The final list—published on May 18, 2018—identified uranium as one of 35 critical minerals. That was surprising, because uranium had never before been considered a critical mineral. In fact, a US Geological Survey list of critical minerals published only one day before the president’s executive order did not include uranium. Also, while the uranium used in nuclear weapons fits the definition of a “non-fuel” mineral, that is not the case for the uranium used in civilian nuclear reactors to generate electricity.

Access vs. protection. As part of the White House effort to reduce US dependence on uranium imports, the Commerce Department used the new critical minerals list to design a federal strategy, published in June, that would increase access to uranium and other mineral resources on federal lands. One way the federal government might do that is by changing land-use designations that restrict access to mineral resources in places like national parks and wilderness areas.

At the moment, the federal lands near Grand Canyon National Park are protected by a 20-year administrative mining ban adopted in 2012. The Grand Canyon Centennial Protection Act, if it passes the Senate and becomes law, would make that protection permanent. However, there is not yet a Senate companion bill to the newly passed House bill, and it’s likely that such a bill would face opposition from mining interests.

Grand Canyon area mining claims in withdrawal area
This map shows the remaining active mining claims, as of early 2018, within the area where the Obama administration banned mining until 2032; the withdrawal would become permanent under the Grand Canyon Centennial Protection Act. The vast majority of claims are owned by companies registered outside the United States. Credit: Grand Canyon Trust

Waiting for the working group. In addition to the new federal strategy that made uranium a critical mineral, the Trump administration created a cabinet-level Nuclear Fuel Working Group in July and tasked it with finding ways to boost uranium mining and the US nuclear energy industry in general. The group was supposed to report to the president by October 10 but was granted a 30-day extension, perhaps because one of its co-chairs—former National Security Advisor John Bolton—no longer works for Trump.

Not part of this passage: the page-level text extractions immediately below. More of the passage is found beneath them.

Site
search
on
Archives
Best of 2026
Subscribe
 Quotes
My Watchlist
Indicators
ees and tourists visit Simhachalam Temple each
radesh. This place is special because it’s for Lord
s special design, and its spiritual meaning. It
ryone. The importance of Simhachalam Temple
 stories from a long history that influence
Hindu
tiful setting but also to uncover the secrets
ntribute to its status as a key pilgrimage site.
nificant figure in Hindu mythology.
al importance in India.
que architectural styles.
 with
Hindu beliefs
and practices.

Whatever the working group comes up with, it will be a solution in search of a problem. The United States has a huge stockpile of highly enriched uranium that can meet the nation’s defense needs for decades to come. There is no crisis on the civilian side, either. Uranium fuel for nuclear reactors is readily available from friendly countries such as Canada and Australia, and is more affordable than the lower-grade, harder-to-access uranium mined in the United States.

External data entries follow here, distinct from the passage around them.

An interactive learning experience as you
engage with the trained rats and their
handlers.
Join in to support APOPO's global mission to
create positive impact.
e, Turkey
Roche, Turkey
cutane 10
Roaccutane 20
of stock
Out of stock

“Commercial uranium markets have worked well for decades,” says Steve Fetter, associate provost, dean of the graduate school, and professor of public policy at the University of Maryland, and also a member of the Bulletin’s Science and Security Board. “When expected demand exceeds supply, prices rise. But these price spikes have been temporary, because they stimulate additional production from abundant uranium resources. And price increases have little impact because uranium accounts for only a few percent of the cost of nuclear electricity.”

With no demonstrated need to subsidize uranium mining for security reasons, and a free-market system that provides sufficient uranium for civilian nuclear reactors, the administration’s efforts to boost uranium production look like a handout to the mining industry.